| PROBLEM DESCRIPTION |
Word for word, repeat each entry that follows.

:: THE INPUT ::

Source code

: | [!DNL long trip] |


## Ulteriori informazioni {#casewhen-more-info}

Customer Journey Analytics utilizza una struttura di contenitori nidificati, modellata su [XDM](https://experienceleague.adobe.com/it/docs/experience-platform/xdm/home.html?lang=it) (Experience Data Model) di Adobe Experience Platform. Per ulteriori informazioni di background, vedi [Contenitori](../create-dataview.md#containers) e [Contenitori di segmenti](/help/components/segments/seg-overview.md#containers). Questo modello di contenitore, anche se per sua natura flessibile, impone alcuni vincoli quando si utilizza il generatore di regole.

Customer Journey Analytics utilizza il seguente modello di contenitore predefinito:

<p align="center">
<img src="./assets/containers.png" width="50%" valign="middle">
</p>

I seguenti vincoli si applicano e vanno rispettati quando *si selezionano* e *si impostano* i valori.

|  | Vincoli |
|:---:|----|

:::

| ANSWER AREA |
Source code

: | [!DNL long trip] |


## Ulteriori informazioni {#casewhen-more-info}

Customer Journey Analytics utilizza una struttura di contenitori nidificati, modellata su [XDM](https://experienceleague.adobe.com/it/docs/experience-platform/xdm/home.html?lang=it) (Experience Data Model) di Adobe Experience Platform. Per ulteriori informazioni di background, vedi [Contenitori](../create-dataview.md#containers) e [Contenitori di segmenti](/help/components/segments/seg-overview.md#containers). Questo modello di contenitore, anche se per sua natura flessibile, impone alcuni vincoli quando si utilizza il generatore di regole.

Customer Journey Analytics utilizza il seguente modello di contenitore predefinito:

<p align="center">
<img src="./assets/containers.png" width="50%" valign="middle">
</p>

I seguenti vincoli si applicano e vanno rispettati quando *si selezionano* e *si impostano* i valori.

|  | Vincoli |
|:---:|----|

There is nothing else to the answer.